El año 2021 trae consigo dos efemérides alrededor de Anna Pavlova: 140 años de su nacimiento en San Petersburgo, Rusia y 90 de su fallecimiento en La Haya, Holanda. La connotada figura representó el ideal de la bailarina académica en tiempos de la modernidad de las artes. A principios del siglo XX reveló una nueva poética surgida de la tradición romántico-clásica, que se hizo universal y aún hoy mantiene sus valores simbólicos y estéticos.
Pavlova recibió su formación y alcanzó notoriedad dentro de los esplendores del Teatro Mariinski. También fue partícipe determinante de la corriente renovadora que significaron los Ballets Rusos de Diaghilev. Singular intérprete de Giselle, La bella durmiente y El lago de los cisnes, al igual que sorprendente personalidad escénica en La muerte del cisne, su legado fundamental a las artes escénicas, Pabellón de Armida, La sílfides y Noches egipcias, en los removedores albores de la centuria pasada.
Intrépida y de espíritu aventurero, creó su propia compañía que llevó por cinco continentes con el afán de difundir la danza académica, inclusive en lugares donde era totalmente desconocida. Con ese postulado arribó también a América en giras artísticas insospechadas y arriesgadas. Entre 1910 y 1928 Pavlova cruzó el Atlántico para presentarse en Estados Unidos, Cuba, México, Panamá, Costa Rica, Chile, Brasil, Argentina, Uruguay, Perú y Venezuela.
Altamente celebrado fue su debut en la Ópera Metropolitana de Nueva York (1910), ciudad en donde se relacionó con grandes personalidades de las artes estadounidenses. En Cuba, primer país latinoamericano en conocer, se presentó por primera vez (1915) en el teatro Payret de La Habana y las ciudades de Matanzas y Cienfuegos. En una segunda visita (1917), actuó en el Gran Teatro de La Habana, donde se escenificaron las obras Giselle y Coppelia, entre otros títulos. Los autores Francisco Rey Alfonso, tal vez el más acucioso investigador sobre la presencia de la bailarina y su ensamble en la isla antillana, Jorge Antonio González y Raúl Ruiz, documentaron este acontecimiento artístico.

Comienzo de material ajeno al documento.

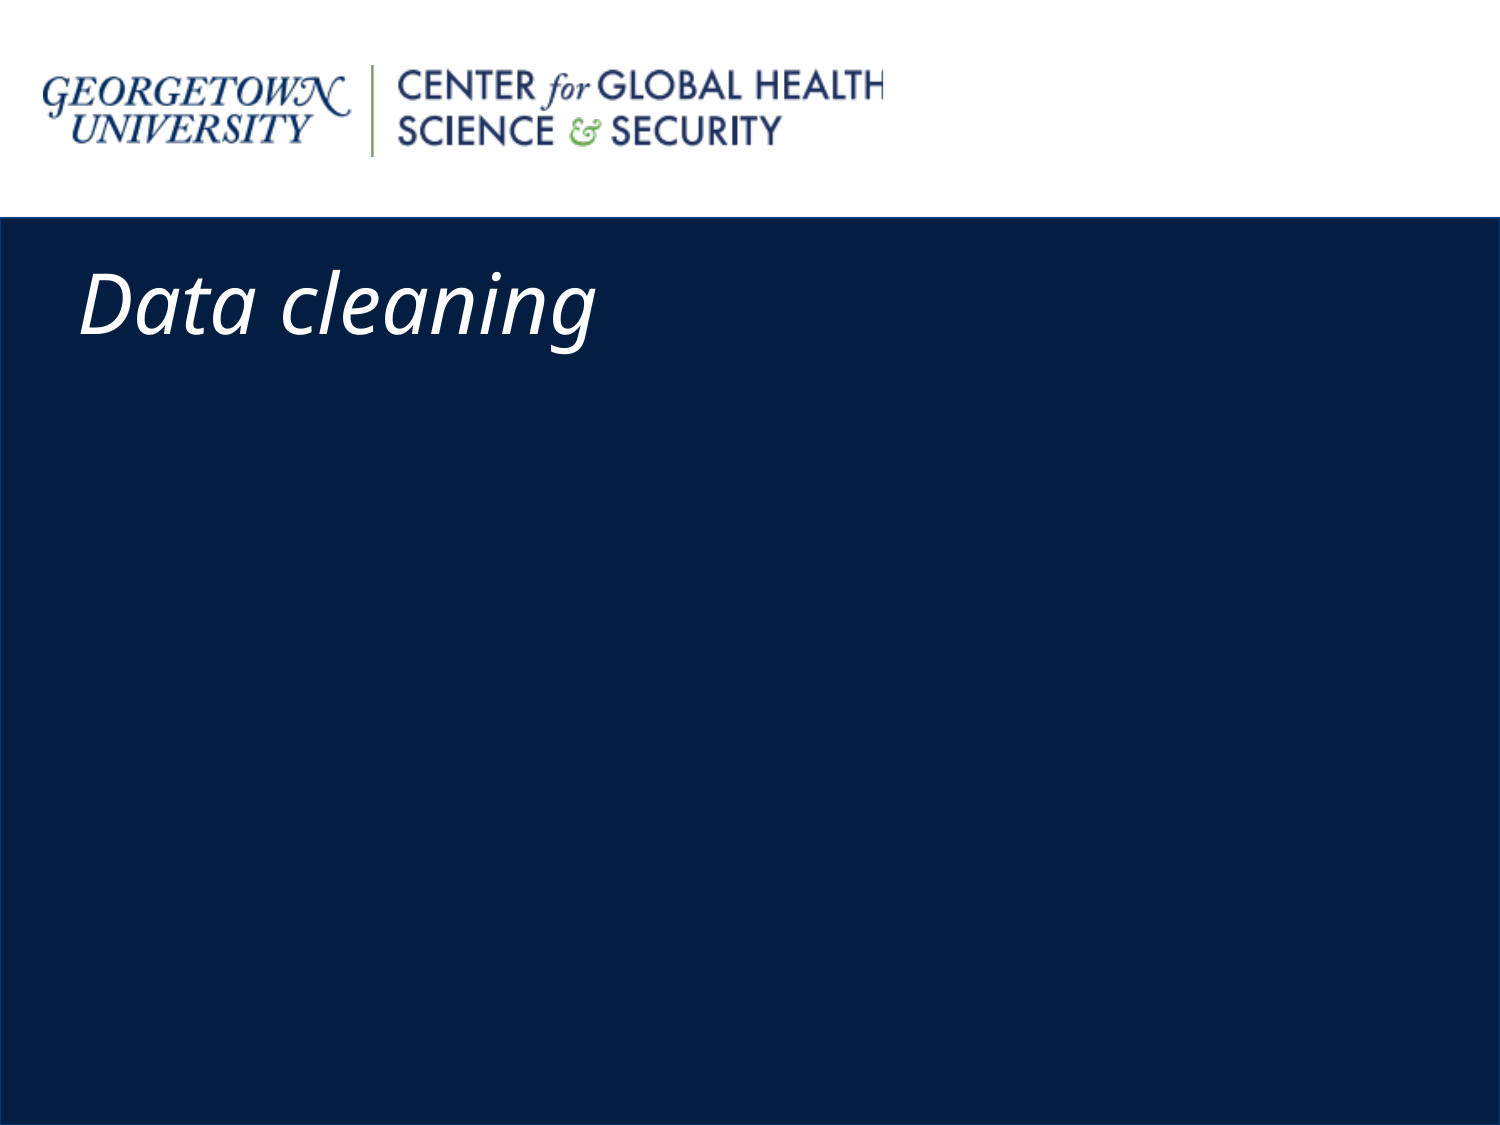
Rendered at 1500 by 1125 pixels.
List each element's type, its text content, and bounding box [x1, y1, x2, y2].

text_box Data cleaning [62, 242, 1368, 377]
picture [42, 65, 884, 157]
text_box [0, 217, 1500, 1125]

Ya en territorios más recónditos, Pavlova realizó a mediados de la década de los años diez una sorprendente labor divulgativa del arte del ballet y su repertorio, tanto tradicional como vanguardista de la época. En Chile realizó funciones en las ciudades de Santiago, Viña del Mar, Valparaíso, Concepción y Talco. En Brasil, en Río de Janeiro, Sao Paulo, Manaos y Belén. Igualmente, en Buenos Aires, Argentina, donde apareció en el Teatro Colón y cuya interpretación de La muerte del cisne, convertida en icónica postal, se hizo famosa mundialmente. También en Colón, Panamá, San José, Costa Rica, Montevideo, Uruguay y en Lima, Perú.

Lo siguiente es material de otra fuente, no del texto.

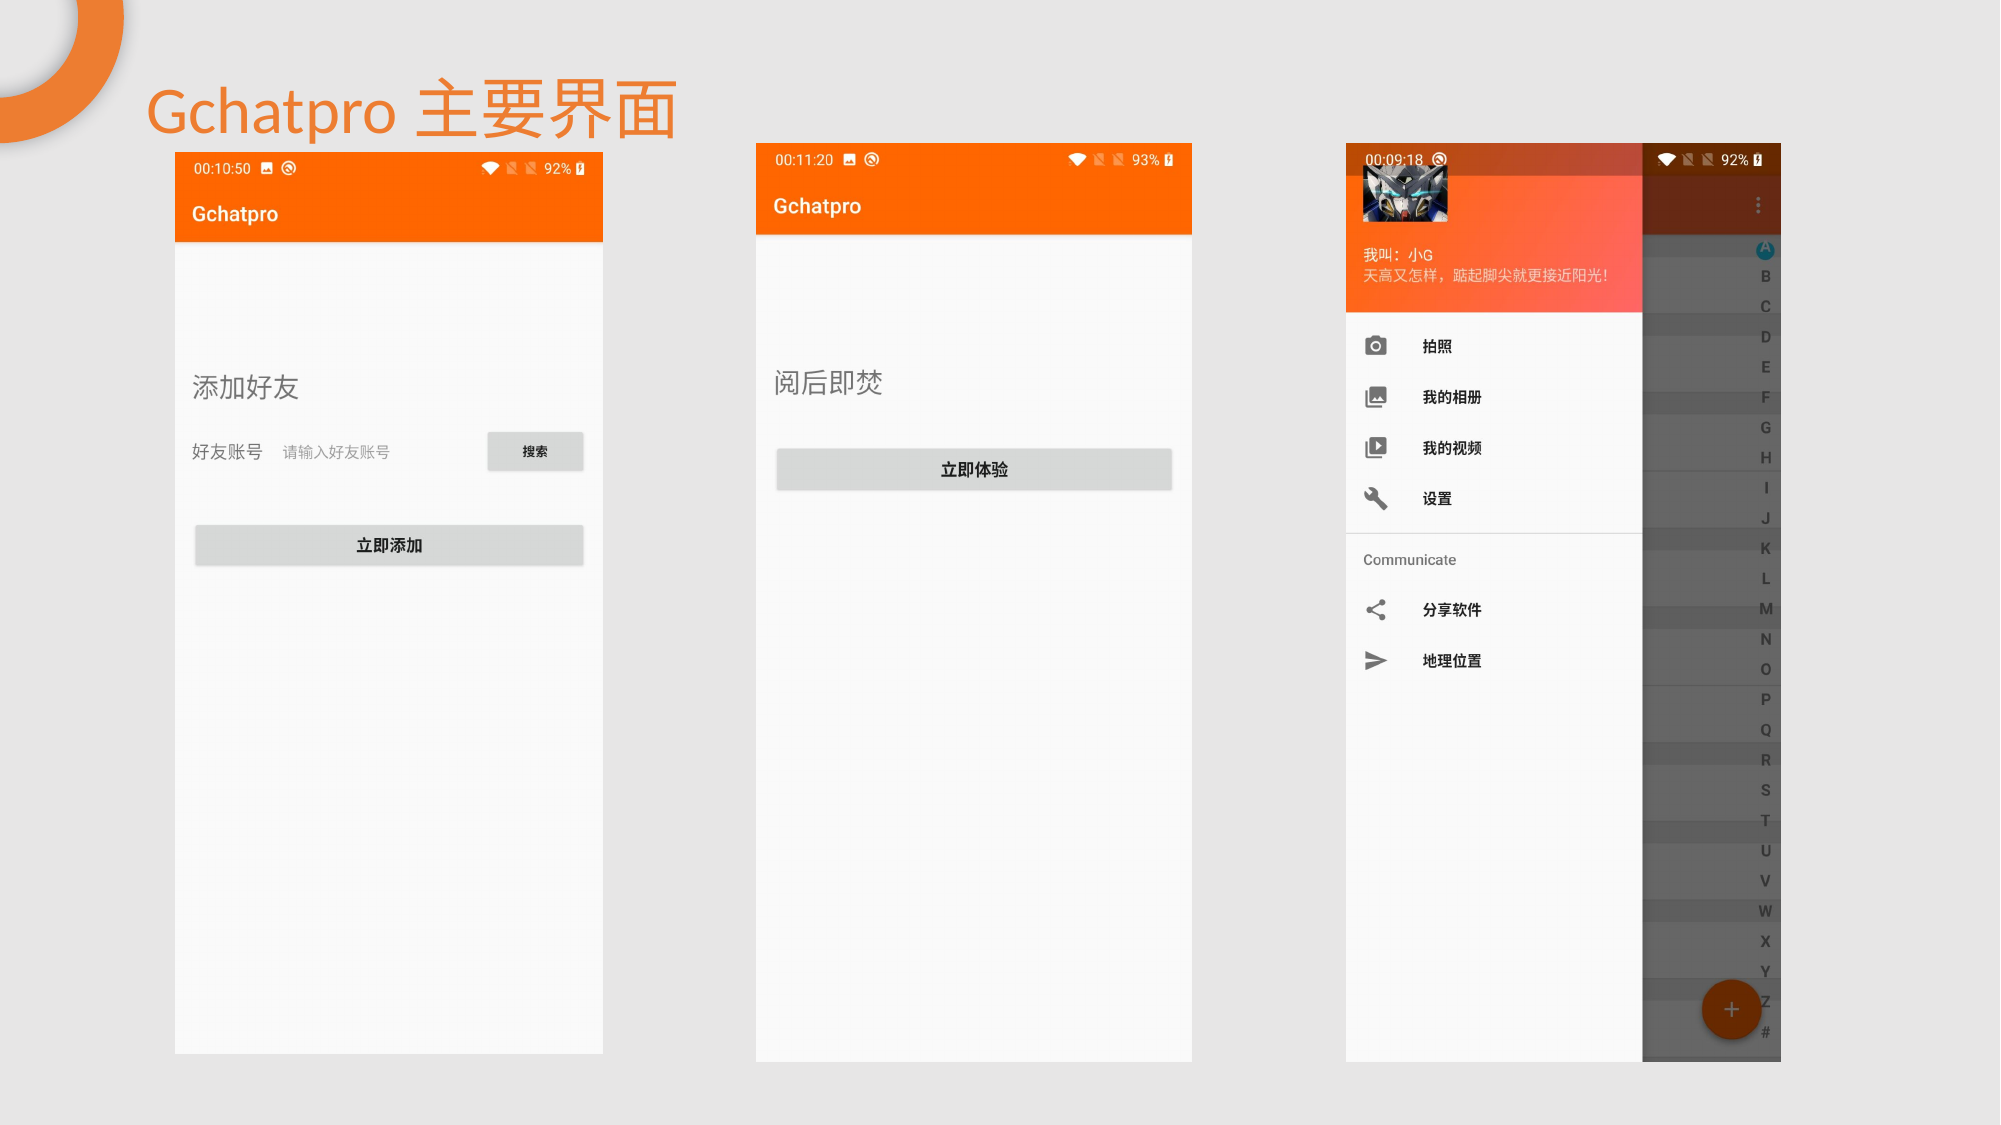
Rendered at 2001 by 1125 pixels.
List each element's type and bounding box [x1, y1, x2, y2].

text_box [0, 0, 1067, 156]
picture [756, 143, 1192, 1062]
picture [174, 151, 603, 1055]
picture [1345, 143, 1781, 1062]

En Venezuela, las presentaciones de Anna Pavlova y su compañía de bailes rusos se convirtieron en hecho artístico revelador y también en acontecimiento social. Actuaron en el Teatro Municipal de Caracas, a partir de 17 de noviembre de 1917 y el Teatro Municipal de Puerto Cabello, el 20 de noviembre de ese mismo año. Giselle, Las sílfides y La muerte del cisne, formaron parte del repertorio ofrecido.
Las élites se movilizaron alrededor suyo, admirándola y ofreciéndole todo tipo de agasajos. Juan Vicente Gómez se trasladó a Caracas para verla actuar y le ofrendó un collar de morocotas de oro que reproducía el apellido “Pavlova”, mientras que la curiosidad popular llevó a numerosas personas al Nuevo Circo caraqueño para ver la película La bailarina, que contenía altos momentos interpretativos de la célebre artista.
Anna Pavlova, inquieta y desprejuiciada, fue sorprendente en América. Bailó en espacios alternativos – el hipódromo de Nueva York y la plaza de toros de Ciudad de México – e interpretó de manera estilizada un jarabe tapatío y también un joropo venezolano.